Elise et les Nouveaux Partisans – Un témoignage de Dominique Grange
Tardi et Dominique Grange signent ici un roman graphique passionnant, dont le personnage central, Elise, nous offre un témoignage riche et documenté sur une époque qui n’est pas sans faire écho aux mouvements sociaux qui jusqu’à ce jour n’ont pas cessé d’agiter la France.
Elise, jeune chanteuse « montée » de Lyon à Paris en 1958 pour tenter sa chance, tourne le dos au showbiz, suite au mouvement contestataire de mai 68 au cours duquel elle s’est radicalisée. Comme tant d’autres qui refusaient le « retour à la normale » dicté par le pouvoir, elle rejoint le maquis des luttes contre l’exploitation, les inégalités, le racisme…
« Elise et les Nouveaux Partisans » nous entraîne de Lyon à Paris, puis à Nice, avec toute l’acuité du vécu mêlé au romanesque, dans le sillage d’une jeune femme dont l’existence soudain bascule. Elle devient militante de base d’une organisation d‘extrême-gauche, la Gauche Prolétarienne, laquelle sera à la pointe des luttes sociales en France, dans les usines, quartiers, lycées, foyers de travailleurs immigrés, prisons, à partir de l’automne 68. J’ai voulu qu’on puisse suivre Elise dans un cheminement qui témoigne de son engagement au service des plus exploités, des plus discriminés. Elle sera ouvrière, connaîtra la prison et la clandestinité, incarnée dans des images riches et parfois glaçantes, sur fond de conflits sociaux qui ont continué bien après mai 68.


Un parcours atypique, de son adolescence en pleine Guerre d’Algérie, jusqu’à la fin des années 70. Un parcours marqué aussi par les tragédies qui ont ensanglanté la planète : massacre des Palestiniens de Jordanie (« Septembre noir »), écrasement du « Printemps de Prague » par les chars soviétiques, Guerre du Vietnam, massacre des étudiants à Mexico, Coup d’État civico-militaire au Chili…

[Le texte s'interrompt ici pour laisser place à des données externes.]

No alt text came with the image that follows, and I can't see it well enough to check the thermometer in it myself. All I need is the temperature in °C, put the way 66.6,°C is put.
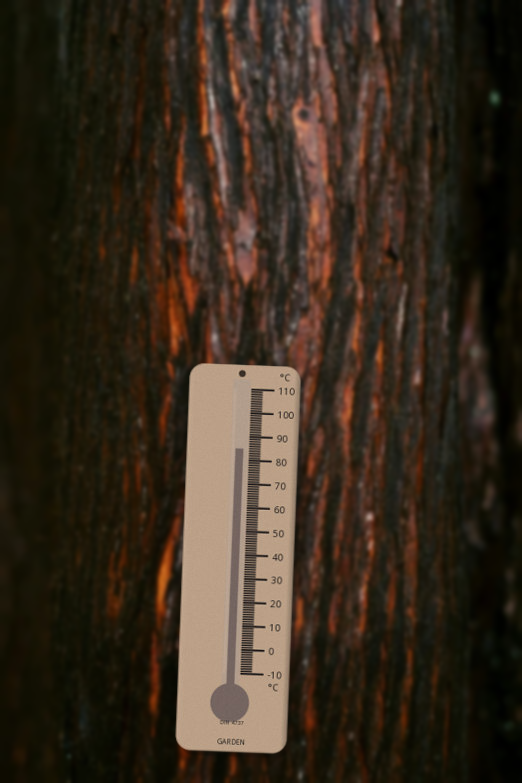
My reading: 85,°C
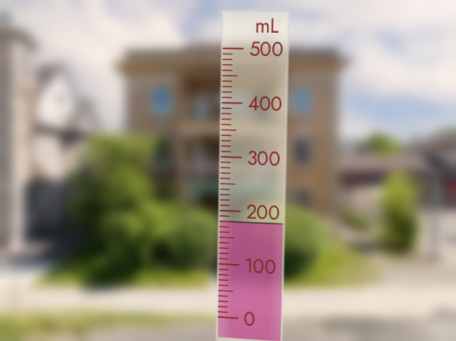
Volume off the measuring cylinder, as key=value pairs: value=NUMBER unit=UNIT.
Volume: value=180 unit=mL
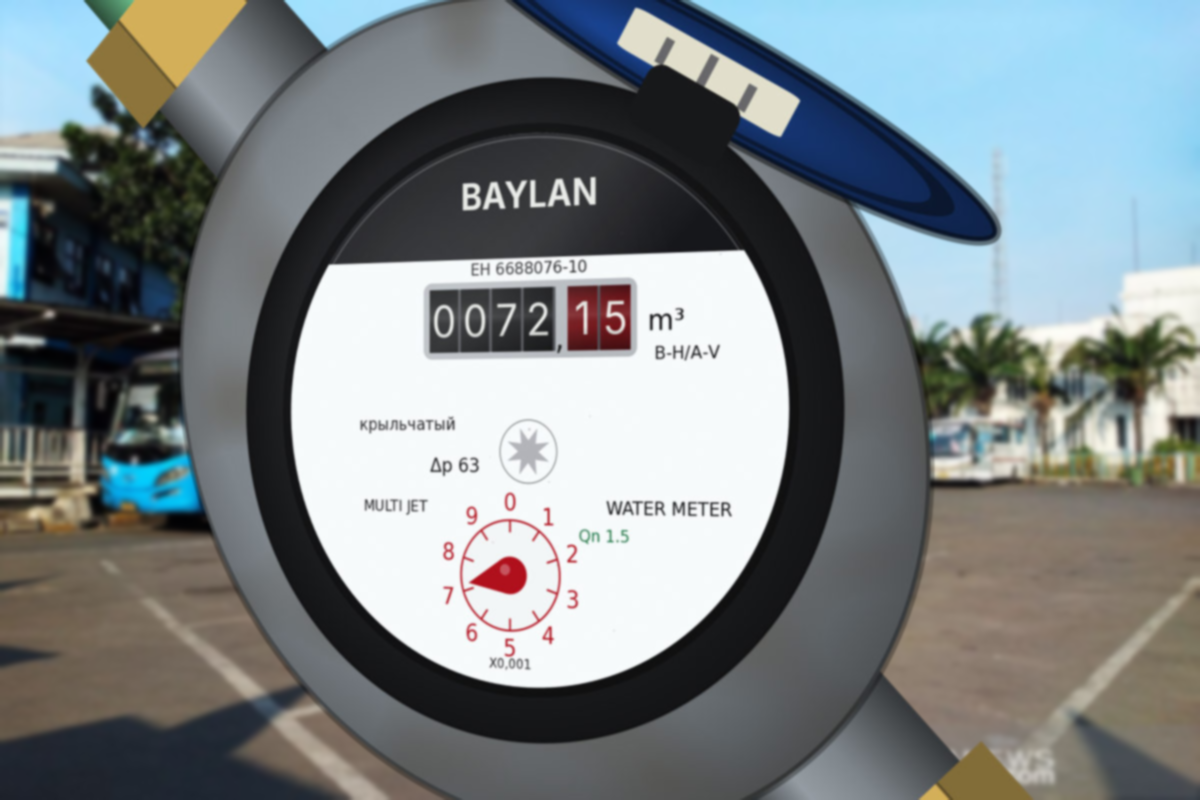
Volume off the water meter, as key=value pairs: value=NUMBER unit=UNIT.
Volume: value=72.157 unit=m³
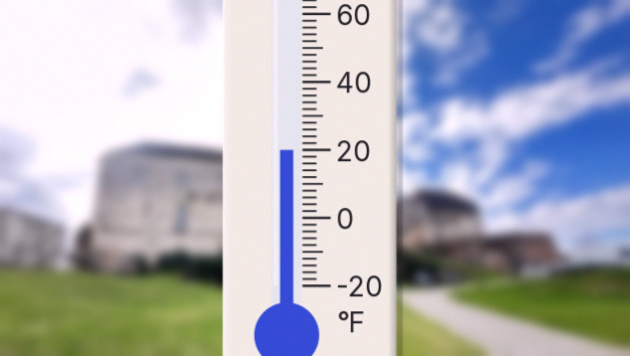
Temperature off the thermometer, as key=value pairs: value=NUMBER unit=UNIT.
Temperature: value=20 unit=°F
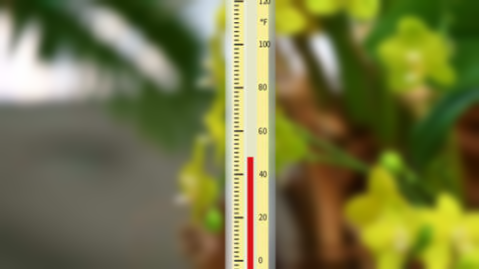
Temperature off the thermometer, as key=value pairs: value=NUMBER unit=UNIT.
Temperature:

Nourries des espérances d’une génération en colère qui refuse le repentir et l’oubli, les chansons d’Elise dénoncent la violence de la répression qui tente d’écraser toute forme de résistance à l’oppression de l’État. Souvent écrites sur le terrain, elles dénoncent aussi les conditions de vie des détenus (La Voix des prisons), les brutalités policières (À bas l’État policier !), l’assassinat d’un jeune ouvrier à Renault (Pierrot est tombé), les catastrophes minières comme celle de Liévin (Gueule noire)… sans oublier son hymne révolutionnaire, « Les Nouveaux Partisans », déclaration de guerre sociale et politique au « nouveau fascisme », aux patrons et aux flics !
Elise rassemble ici les petits cailloux blancs d’une mémoire collective que certains tenteront ensuite de vider de son contenu, de ses valeurs d’égalité, de justice et de fraternité. J’ai voulu faire de ce personnage le témoin d’un parcours militant dont nous sommes nombreux/ses à revendiquer, aujourd’hui encore, les justes motivations. Car Elise incarne la volonté de garder bien vivant et de transmettre aux générations d’après ce patrimoine que constituent les luttes du passé pour inspirer celles du futur.